ONUG group members collectively decided to pursue a hybrid cloud infrastructure because there’s still a lot missing from public cloud computing in terms of standard APIs, security, monitoring tools, and IT skills. As many businesses have discovered, it’s no easy feat to extend on-premises infrastructure to the cloud for critical workloads, and the ONUG’s mission has become to steer the IT industry toward open technologies that meet the real needs of enterprises and help the industry develop them. The ONUG has brought together all the main vendors, cloud providers, and users to work together with the ultimate goal of automating hybrid-cloud infrastructure. Today, the ONUG board has grown to include Bank of America, BNY Mellon, Cigna, Citigroup, Credit Suisse, FedEx, Fidelity, Gap, GE, Intuit, JPMorgan Chase, Morgan Stanley, Pfizer, UBS, Yahoo, and The Lippis Report.

Open source hybrid containers

As far as open source hybrid platforms go, there are a few options out there, though they aren’t exactly plug-and-play and do require some (extensive) messing around with.

DIY hybrid cloud

Red Hat is one enterprise that continues to work on and add to its open source hybrid platform called OpenShift. The new OpenShift Container Platform 3.4 provides enterprises with the ability to use Docker containers and the Kubernetes orchestration platform to allocate resources across public and private clouds. In addition, Ranga Rangachari, VP and GM of Red Hat storage, was quoted at the Red Hat summit in May saying, “Today’s developers and users want elastic storage capacity to be immediately available in multiple environments, and they can’t afford to be distracted by the operational realities.”

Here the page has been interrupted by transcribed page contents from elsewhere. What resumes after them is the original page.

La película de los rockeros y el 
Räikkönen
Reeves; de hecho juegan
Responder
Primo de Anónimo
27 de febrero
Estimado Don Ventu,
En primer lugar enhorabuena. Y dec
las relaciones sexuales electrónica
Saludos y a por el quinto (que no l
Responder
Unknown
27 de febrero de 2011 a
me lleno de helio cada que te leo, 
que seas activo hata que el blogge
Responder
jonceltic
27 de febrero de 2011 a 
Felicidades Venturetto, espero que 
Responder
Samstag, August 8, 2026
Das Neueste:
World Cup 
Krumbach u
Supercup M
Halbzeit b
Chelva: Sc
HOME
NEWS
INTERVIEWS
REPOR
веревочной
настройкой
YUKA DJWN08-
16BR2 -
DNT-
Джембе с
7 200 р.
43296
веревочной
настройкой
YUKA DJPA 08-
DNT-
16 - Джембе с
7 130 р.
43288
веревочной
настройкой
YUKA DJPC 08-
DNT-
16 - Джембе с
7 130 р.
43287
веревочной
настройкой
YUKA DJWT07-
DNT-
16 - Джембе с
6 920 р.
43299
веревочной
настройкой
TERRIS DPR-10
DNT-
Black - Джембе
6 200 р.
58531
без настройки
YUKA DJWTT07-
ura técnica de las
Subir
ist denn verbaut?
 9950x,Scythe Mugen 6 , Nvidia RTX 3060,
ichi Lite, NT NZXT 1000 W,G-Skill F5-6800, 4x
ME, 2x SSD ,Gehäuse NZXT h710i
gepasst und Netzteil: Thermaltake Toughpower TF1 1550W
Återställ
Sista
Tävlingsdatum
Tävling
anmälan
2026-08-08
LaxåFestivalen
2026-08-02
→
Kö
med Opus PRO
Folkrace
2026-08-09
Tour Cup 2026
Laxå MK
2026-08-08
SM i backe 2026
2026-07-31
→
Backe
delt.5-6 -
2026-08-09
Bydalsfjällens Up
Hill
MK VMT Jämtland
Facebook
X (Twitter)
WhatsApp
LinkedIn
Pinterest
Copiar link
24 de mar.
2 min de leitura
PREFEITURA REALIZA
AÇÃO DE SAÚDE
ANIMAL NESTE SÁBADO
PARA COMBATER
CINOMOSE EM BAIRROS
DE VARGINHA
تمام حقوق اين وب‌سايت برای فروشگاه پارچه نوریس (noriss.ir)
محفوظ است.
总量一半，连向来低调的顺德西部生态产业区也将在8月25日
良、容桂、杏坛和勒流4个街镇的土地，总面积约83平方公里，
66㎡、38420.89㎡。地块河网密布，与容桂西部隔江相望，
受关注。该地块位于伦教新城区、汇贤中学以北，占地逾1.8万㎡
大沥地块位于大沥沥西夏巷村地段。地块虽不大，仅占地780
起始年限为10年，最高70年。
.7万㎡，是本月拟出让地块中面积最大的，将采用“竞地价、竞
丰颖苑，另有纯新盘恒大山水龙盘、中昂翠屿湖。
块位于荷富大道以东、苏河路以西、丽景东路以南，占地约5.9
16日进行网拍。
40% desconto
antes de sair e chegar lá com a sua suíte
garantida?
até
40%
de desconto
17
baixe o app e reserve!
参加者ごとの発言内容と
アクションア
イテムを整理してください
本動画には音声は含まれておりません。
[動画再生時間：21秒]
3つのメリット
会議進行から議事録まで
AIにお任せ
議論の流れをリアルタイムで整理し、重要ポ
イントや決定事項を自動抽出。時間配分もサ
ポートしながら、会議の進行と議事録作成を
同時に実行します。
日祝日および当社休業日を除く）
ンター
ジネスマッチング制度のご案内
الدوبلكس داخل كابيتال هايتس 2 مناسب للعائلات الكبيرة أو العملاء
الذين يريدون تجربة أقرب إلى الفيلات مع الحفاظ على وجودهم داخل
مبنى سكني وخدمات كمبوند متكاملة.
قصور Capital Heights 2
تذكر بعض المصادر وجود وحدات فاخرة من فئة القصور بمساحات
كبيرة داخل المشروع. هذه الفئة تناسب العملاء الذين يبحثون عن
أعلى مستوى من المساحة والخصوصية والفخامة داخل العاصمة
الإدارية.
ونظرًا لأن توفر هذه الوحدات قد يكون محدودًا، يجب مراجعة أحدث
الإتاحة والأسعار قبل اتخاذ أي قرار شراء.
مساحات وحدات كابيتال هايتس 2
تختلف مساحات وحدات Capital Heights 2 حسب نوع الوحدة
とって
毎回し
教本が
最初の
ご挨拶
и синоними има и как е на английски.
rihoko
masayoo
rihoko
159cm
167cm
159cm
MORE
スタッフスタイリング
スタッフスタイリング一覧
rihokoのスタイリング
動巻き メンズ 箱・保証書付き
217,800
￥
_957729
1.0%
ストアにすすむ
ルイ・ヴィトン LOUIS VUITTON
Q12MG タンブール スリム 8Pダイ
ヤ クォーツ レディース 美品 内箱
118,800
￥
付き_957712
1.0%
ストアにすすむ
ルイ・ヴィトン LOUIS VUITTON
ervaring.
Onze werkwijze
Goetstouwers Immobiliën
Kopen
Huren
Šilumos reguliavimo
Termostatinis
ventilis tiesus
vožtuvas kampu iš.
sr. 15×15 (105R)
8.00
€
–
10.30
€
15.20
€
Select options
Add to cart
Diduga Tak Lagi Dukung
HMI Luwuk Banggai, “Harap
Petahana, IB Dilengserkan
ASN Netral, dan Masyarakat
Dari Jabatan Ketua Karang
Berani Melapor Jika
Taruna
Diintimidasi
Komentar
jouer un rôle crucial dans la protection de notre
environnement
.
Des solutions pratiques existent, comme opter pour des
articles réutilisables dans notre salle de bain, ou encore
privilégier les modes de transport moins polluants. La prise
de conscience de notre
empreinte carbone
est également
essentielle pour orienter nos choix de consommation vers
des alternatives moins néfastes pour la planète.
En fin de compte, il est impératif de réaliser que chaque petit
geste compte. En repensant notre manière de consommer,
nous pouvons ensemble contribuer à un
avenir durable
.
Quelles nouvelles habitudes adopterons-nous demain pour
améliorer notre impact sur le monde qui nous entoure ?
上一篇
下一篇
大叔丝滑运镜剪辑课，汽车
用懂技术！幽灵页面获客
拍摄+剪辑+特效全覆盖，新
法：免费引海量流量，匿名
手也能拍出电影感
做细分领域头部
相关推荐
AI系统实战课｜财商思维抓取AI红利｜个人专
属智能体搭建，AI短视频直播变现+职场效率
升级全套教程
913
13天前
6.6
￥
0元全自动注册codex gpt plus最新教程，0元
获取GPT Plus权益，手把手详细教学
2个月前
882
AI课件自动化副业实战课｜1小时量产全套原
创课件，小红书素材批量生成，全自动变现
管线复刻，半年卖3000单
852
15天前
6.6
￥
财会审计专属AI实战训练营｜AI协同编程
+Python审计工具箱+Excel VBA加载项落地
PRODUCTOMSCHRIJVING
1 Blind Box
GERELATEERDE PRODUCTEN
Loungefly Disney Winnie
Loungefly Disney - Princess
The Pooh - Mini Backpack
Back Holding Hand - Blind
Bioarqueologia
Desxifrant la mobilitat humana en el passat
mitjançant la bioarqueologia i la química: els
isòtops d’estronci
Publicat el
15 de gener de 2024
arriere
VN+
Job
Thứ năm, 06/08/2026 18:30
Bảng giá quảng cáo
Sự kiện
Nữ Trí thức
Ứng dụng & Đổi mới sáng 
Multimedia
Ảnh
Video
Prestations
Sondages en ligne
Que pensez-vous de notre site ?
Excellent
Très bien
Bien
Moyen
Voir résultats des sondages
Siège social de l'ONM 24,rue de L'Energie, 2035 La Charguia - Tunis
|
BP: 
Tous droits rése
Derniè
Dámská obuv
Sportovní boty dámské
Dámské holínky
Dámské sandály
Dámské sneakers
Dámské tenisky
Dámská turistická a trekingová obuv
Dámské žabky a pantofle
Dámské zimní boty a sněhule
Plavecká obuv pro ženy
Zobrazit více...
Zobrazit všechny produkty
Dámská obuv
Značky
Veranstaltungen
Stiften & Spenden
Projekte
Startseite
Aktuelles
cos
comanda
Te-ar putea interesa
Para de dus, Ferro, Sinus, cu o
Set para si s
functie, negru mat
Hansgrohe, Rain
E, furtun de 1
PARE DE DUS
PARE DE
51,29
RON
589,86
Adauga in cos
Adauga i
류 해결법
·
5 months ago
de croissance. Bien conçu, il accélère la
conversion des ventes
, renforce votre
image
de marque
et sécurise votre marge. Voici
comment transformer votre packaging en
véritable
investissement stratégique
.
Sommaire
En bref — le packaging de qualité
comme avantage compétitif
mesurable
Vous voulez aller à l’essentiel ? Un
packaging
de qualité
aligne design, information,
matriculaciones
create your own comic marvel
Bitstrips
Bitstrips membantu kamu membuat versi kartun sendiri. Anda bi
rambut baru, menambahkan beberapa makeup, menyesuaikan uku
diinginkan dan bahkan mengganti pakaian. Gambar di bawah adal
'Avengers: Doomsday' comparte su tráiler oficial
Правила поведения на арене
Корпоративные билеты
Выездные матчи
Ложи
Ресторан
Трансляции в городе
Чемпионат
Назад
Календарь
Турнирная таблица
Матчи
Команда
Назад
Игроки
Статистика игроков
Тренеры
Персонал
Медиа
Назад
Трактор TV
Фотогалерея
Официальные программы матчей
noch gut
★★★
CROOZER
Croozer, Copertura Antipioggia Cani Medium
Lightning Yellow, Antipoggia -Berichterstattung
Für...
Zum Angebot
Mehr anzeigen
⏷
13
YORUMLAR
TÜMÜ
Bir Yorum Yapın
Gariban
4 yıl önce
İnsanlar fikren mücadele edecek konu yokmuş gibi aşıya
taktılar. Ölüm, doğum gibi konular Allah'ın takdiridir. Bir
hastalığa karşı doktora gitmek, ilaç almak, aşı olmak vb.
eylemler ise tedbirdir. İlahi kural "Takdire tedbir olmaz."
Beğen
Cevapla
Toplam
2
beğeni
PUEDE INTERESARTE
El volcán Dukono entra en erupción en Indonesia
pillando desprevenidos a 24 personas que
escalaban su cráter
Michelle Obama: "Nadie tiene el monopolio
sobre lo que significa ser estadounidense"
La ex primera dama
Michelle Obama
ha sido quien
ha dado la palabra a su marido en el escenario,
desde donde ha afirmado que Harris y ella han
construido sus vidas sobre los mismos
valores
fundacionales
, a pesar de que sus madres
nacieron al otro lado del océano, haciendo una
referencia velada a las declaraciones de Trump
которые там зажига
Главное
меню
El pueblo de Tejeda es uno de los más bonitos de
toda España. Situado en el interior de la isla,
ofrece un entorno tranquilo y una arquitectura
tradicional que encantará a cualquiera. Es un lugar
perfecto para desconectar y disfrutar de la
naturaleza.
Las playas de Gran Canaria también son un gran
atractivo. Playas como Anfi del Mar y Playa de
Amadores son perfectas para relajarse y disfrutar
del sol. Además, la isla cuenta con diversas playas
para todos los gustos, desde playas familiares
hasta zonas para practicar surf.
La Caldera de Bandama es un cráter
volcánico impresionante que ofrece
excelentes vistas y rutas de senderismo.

This was while announcing Red Hat Gluster Storage, which is a software-defined storage from Red Hat that works with OpenShift to provide automated storage provisioning across bare-metal, containers, VMs, and public and private clouds. In addition, Red Hat also offers an Ansible Playbook for constructing a Red Hat OpenShift Container Platform cluster on AWS with container-native Red Hat Gluster Storage to help customers become operational more quickly.

Another good open source hybrid platform is called Cloudify, which is an open source TOSCA-based (Topology and Orchestration Specification for Cloud Applications) cloud management platform, built with orchestration and microservice management in mind. Cloudify makes it possible for IT and developers to work together on a single hybrid platform while managing and automating the entire lifecycle of an application. Cloudify also provides a container orchestration system that allows container-based applications to run alongside traditional applications. This includes both stateful and non-stateful services and is made possible by a single application blueprint or controller that developers model their topology on using YAML and then deploy to the infrastructure of their choice. This is especially useful when you’re extending your on-premises infrastructure to the cloud and have legacy tools running alongside modern cloud applications.

A work in progress

As mentioned earlier, there’s still a lot of work involved in getting a hybrid platform like OpenShift or Cloudify to work for you, and you’re probably going to have to spend a lot of time to integrating the containers, the orchestration engine, and the applications themselves. While solutions, upgrades, and improvements are inevitable, there’s no escaping workload-specific issues that enterprises will have to learn to solve themselves. An example would be reworking networking features that are native to any particular cloud platform.

While there’s no doubt that the hybrid cloud is the unanimous choice of the enterprise, container orchestration and management like Kubernetes is probably at the top of the list of things making the open source hybrid cloud a reality.